Холит и бережет Афонька Хана, как Максим, ложась в гроб, приказывал. Поджидает брата Гришу с германского фронта, чтобы передать ему или вымолить себе наследство - счастье отцовское. А Хан воды не принимает, от овса отворачивается. Ночами хозяина зовет не дозовется.
- Ешь, ешь, Хан, - убивается Афонька.
Весной помутился Тихий Дон. Замитинговали станицы
- Свобода!
- Свобо-о-ода!
- Послужили белым царям:
- Довольно!
- Свобода? А ну, хлебнем!
Гришка с фронта на фронт переметнулся, домой не зашел. По задонским степям заколыхался в боях 2-й революционный. А на станицу тяжелым орудийным шагом наступал полковник Семилетов.
Первым из первых, как клинок, влетел Сафронов. Камышом зашаталась, зашепталась станица.
- Возьмет Хана.
- Отдаст ли?
- Шалишь!
- Купит за грош!
- Есаул!
- Эй, Афонька! Принимай покупателя старинного, выводи коня.
- Не продажный, - бурчит Афонька. Сафронов во дворе, как на параде.
- Мо-олча-ать, сволочь! Афонька кошкой к есаулу.
- Кто сволочь? Душу вырву!
- Назад… - Вороном поднялся наган. Есаул белый-белый.
Остановился Афонька, пальцы скомкал, как веточки, хрустнули пальцы. Есаул к конюшне, Афонька за ним. Плечом дверь подпер. «Не замай, не дам!» За дверью Хан копытами стукнул.
- Не дашь? - задрожали губы есаула. - Не дашь? Становись… К стенке… - Клацнул курок.
А Афонька изогнулся и железной занозой, что дверь подпирают, есаула по черепу - р-р-р-аз!
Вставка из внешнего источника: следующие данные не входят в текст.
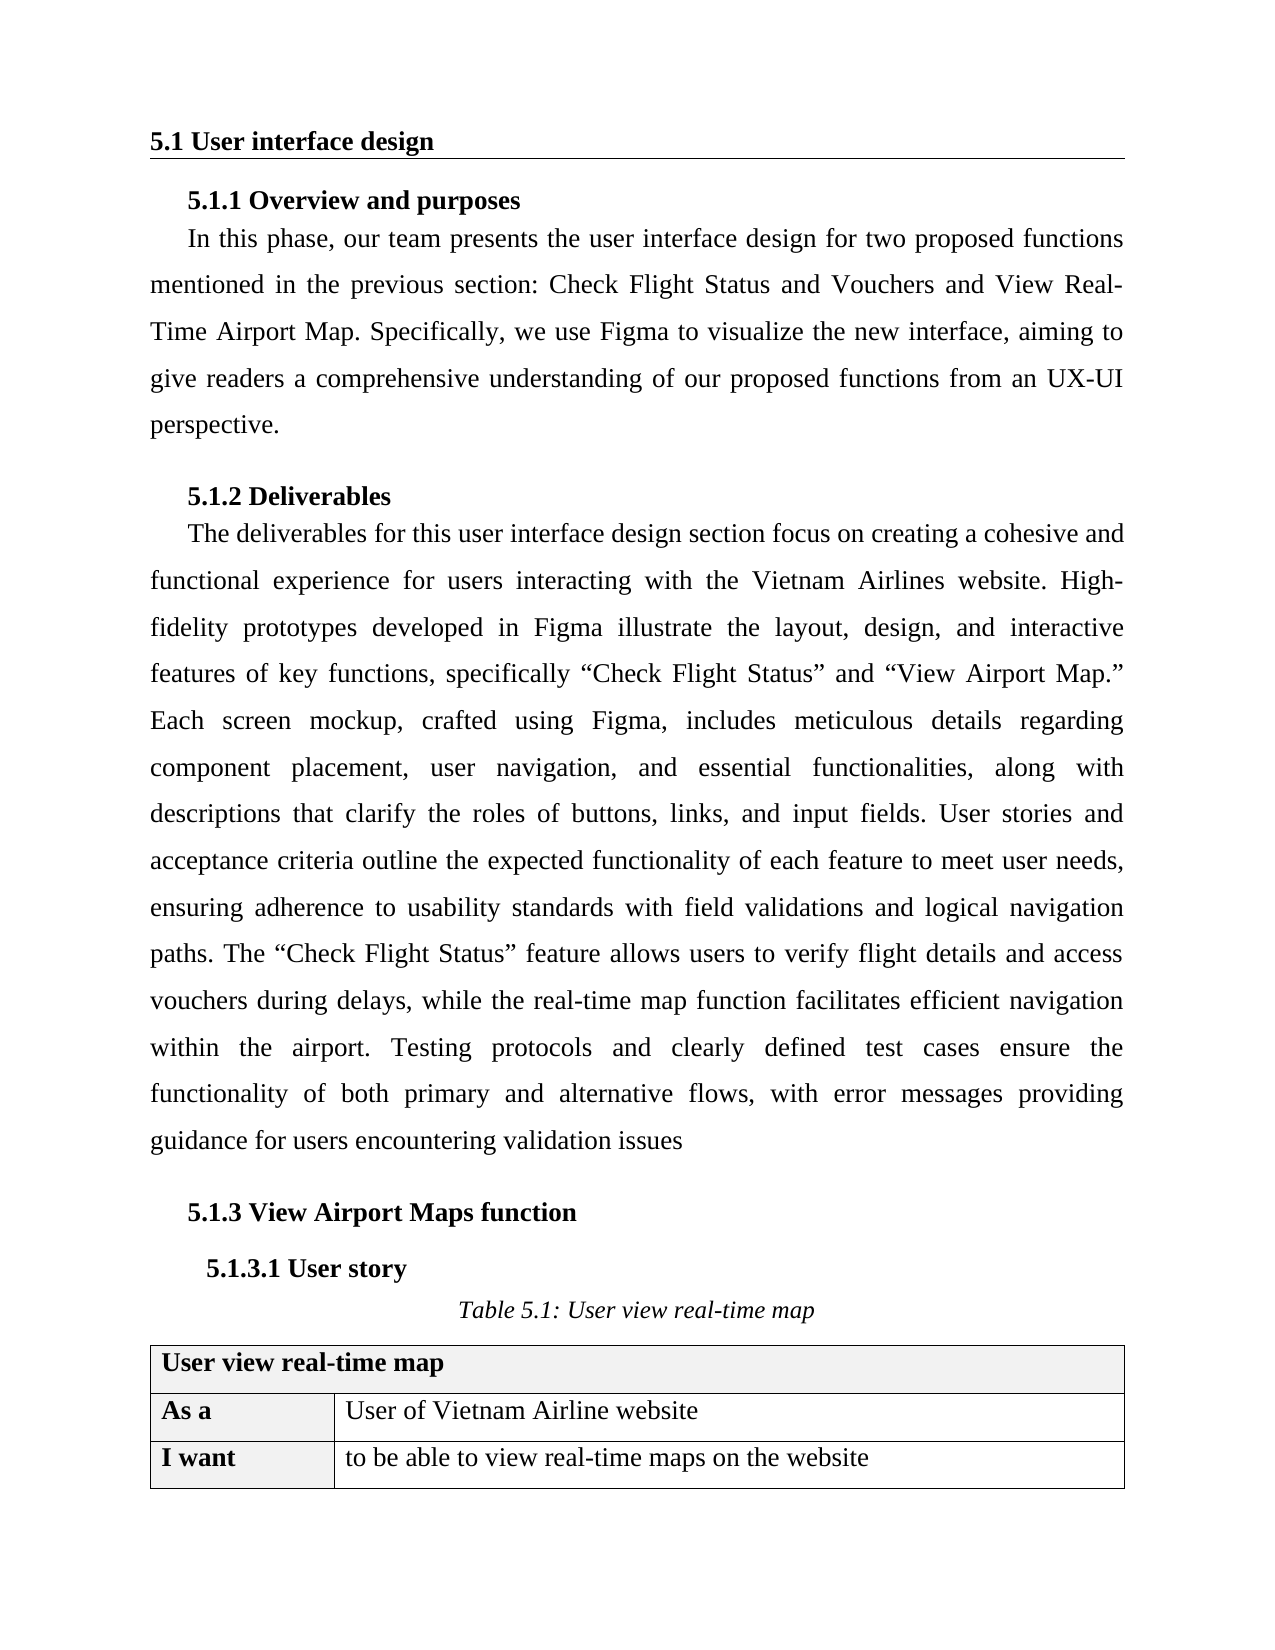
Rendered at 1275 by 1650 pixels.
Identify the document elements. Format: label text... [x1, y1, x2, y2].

table_cell As a [151, 1394, 334, 1441]
subtitle 5.1.3 View Airport Maps function [187, 1196, 1125, 1227]
table_cell to be able to view real-time maps on the website [335, 1442, 1124, 1488]
table_header User view real-time map [151, 1346, 1124, 1393]
subtitle 5.1 User interface design [150, 125, 1125, 158]
text In this phase, our team presents the user interface design for two proposed functions mentioned in the previous section: Check Flight Status and Vouchers and View Real-Time Airport Map. Specifically, we use Figma to visualize the new interface, aiming to give readers a comprehensive understanding of our proposed functions from an UX-UI perspective. [150, 222, 1125, 439]
text Table 5.1: User view real-time map [150, 1296, 1125, 1324]
subtitle 5.1.2 Deliverables [187, 480, 1125, 511]
subtitle 5.1.3.1 User story [206, 1252, 1125, 1283]
table_cell User of Vietnam Airline website [335, 1394, 1124, 1441]
table_cell I want [151, 1442, 334, 1488]
subtitle 5.1.1 Overview and purposes [187, 184, 1125, 215]
text The deliverables for this user interface design section focus on creating a cohesive and functional experience for users interacting with the Vietnam Airlines website. High-fidelity prototypes developed in Figma illustrate the layout, design, and interactive features of key functions, specifically “Check Flight Status” and “View Airport Map.” Each screen mockup, crafted using Figma, includes meticulous details regarding component placement, user navigation, and essential functionalities, along with descriptions that clarify the roles of buttons, links, and input fields. User stories and acceptance criteria outline the expected functionality of each feature to meet user needs, ensuring adherence to usability standards with field validations and logical navigation paths. The “Check Flight Status” feature allows users to verify flight details and access vouchers during delays, while the real-time map function facilitates efficient navigation within the airport. Testing protocols and clearly defined test cases ensure the functionality of both primary and alternative flows, with error messages providing guidance for users encountering validation issues [150, 517, 1125, 1155]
Мать на крылечке руками всплеснула.
- Сын-о-к! Головушка твоя горькая…
- Молчи, мать. Где седло?
- Ой, горюшко!
Не видела старуха затуманенными глазами, как Хан вынес Афоньку за ворота.
Вторые сутки скачет Афонька, остановиться не может. Мотается от станицы к станице, от хутора к хутору, не находит след 2-го революционного. Где же тут найти? Степь под метелью стонет. Снега летят - свету не видно. Грудью режет Хан метелицу, мелькает над оврагами. Наудалую! И вынесла удалая.
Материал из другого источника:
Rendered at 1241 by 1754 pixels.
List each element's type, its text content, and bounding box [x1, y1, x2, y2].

Носился в степях партизанский отряд, жег экономии, крушил офицерские полки. Пробивался отряд к Дону, к Миронову. А Афонька больше смерти боялся последней минуты расставания с Ханом…
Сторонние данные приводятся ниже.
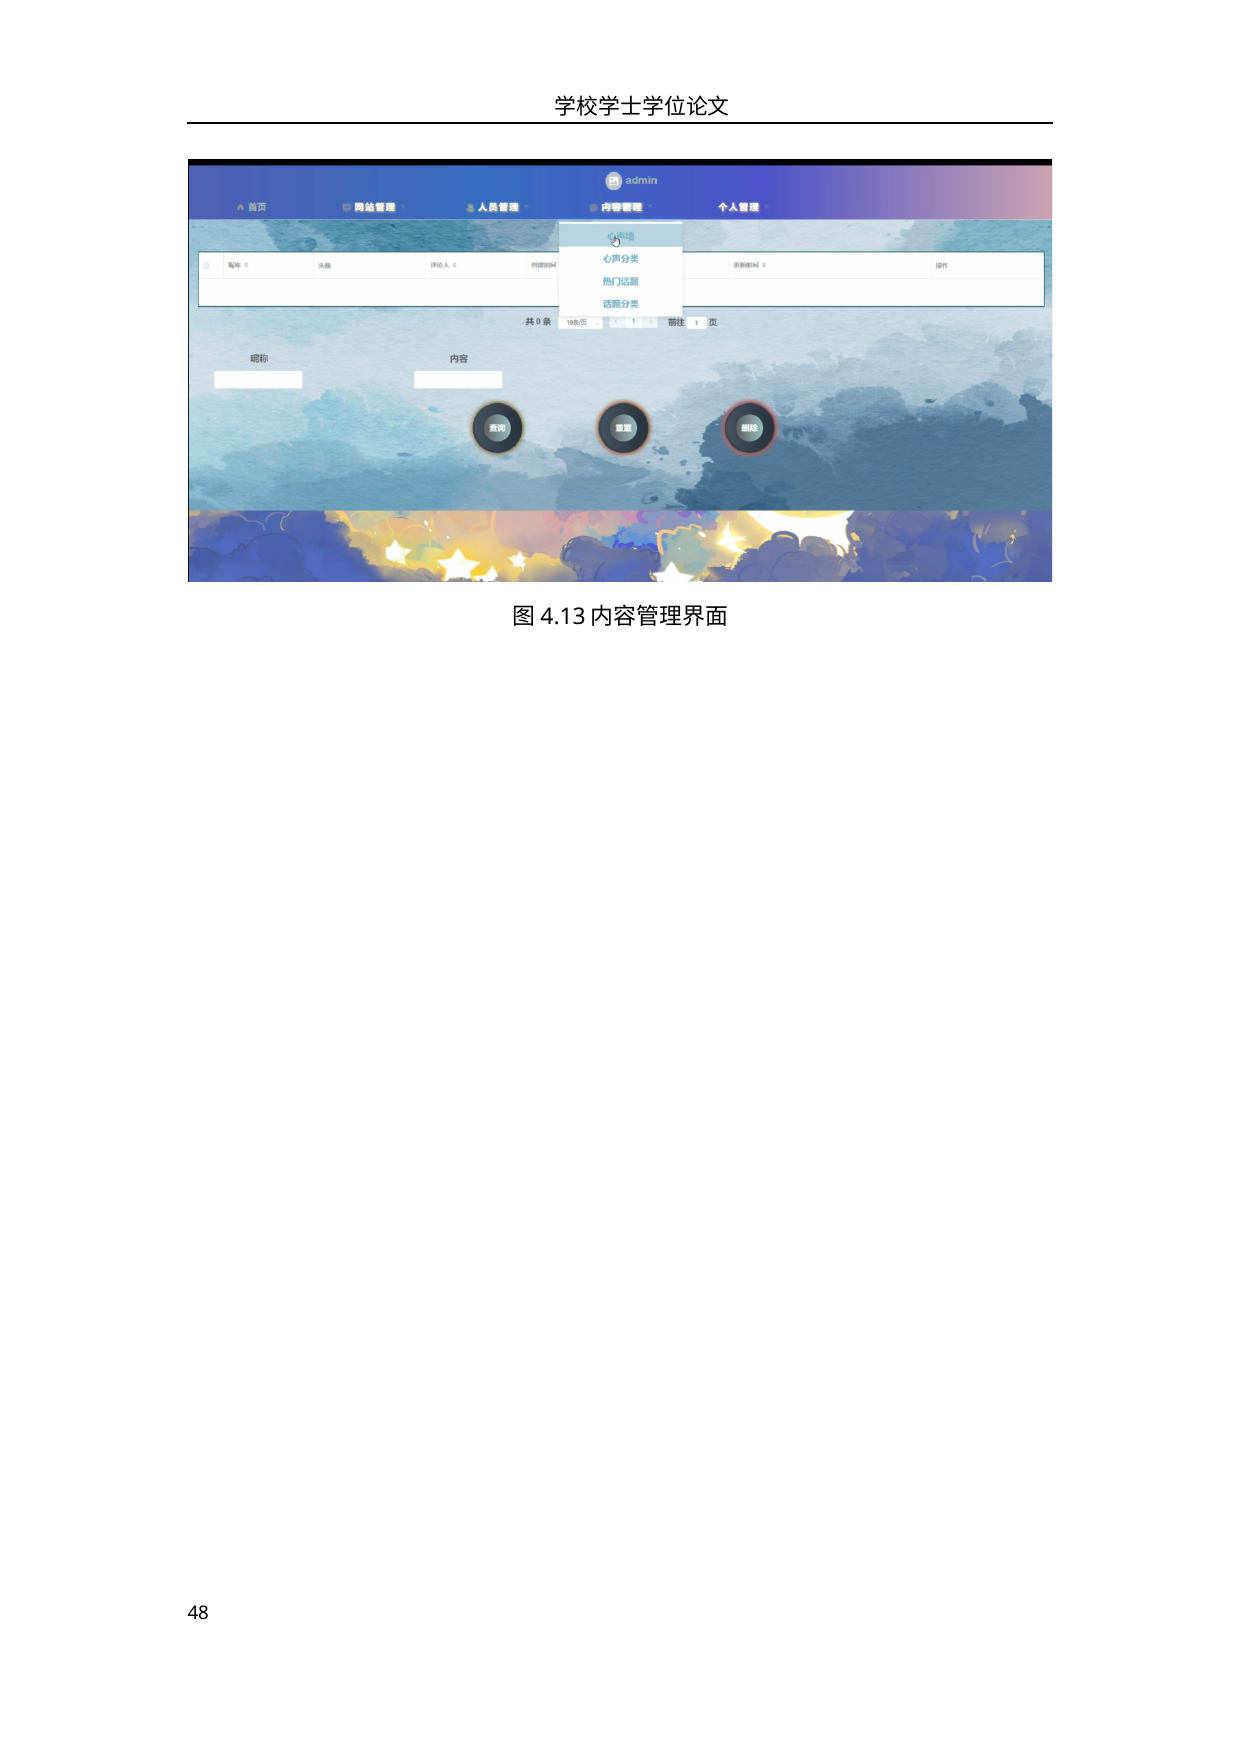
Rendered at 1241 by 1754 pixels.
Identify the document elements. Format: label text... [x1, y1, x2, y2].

text 图4.13内容管理界面 [187, 160, 1053, 647]
picture [188, 159, 1053, 582]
Помчались дни, простреленные, продырявленные. Падали ночи, исполосованные клинками. Шатаясь, брели окровавленные рассветы, как обозы с недостреленными и недорубленными.
Занимались над степью пожарища. Метались дикие кони, - звезды брызгали из-под копыт. И в каждый бой Афонька летел впереди, пьяный своим счастьем, своей двадцатой весной. Забыл Афонька отцовский завет, забыл про Гришку. В отряде Хан был как золотой в кисете бобыля.
К весне прорубились партизаны к Афонькиной станице. Станица ощерилась штыками, злобно заскрежетала пулеметами. И пулеметы на белых снегах, на степном раздолье подписали смертный приговор Хану.
Какими словами сказать об этом? Какими песнями?
Журавлиной - так она высоко в небе и до сердца не достанет. Волчья - за горло берет! А лебединой еще никто не слышал.
Отвалился Афонька от холодеющего коня, поднялся, глухой ко всему, с пустыми, отцветшими глазами. Шагнул - зацепился за ноги Хана. И показалось Афоньке, что Хан не пускает его. И, собрав всю свою силу, сжавшись в кулак, шагнул еще раз, другой, третий.
Много было боев потом, много было коней, но ни один, ни один не подходил под рост Афоньке. Он часто пропадал теперь по целым суткам. Возвращался так же неожиданно, раздавал отбитых где-то жеребцов и снова исчезал.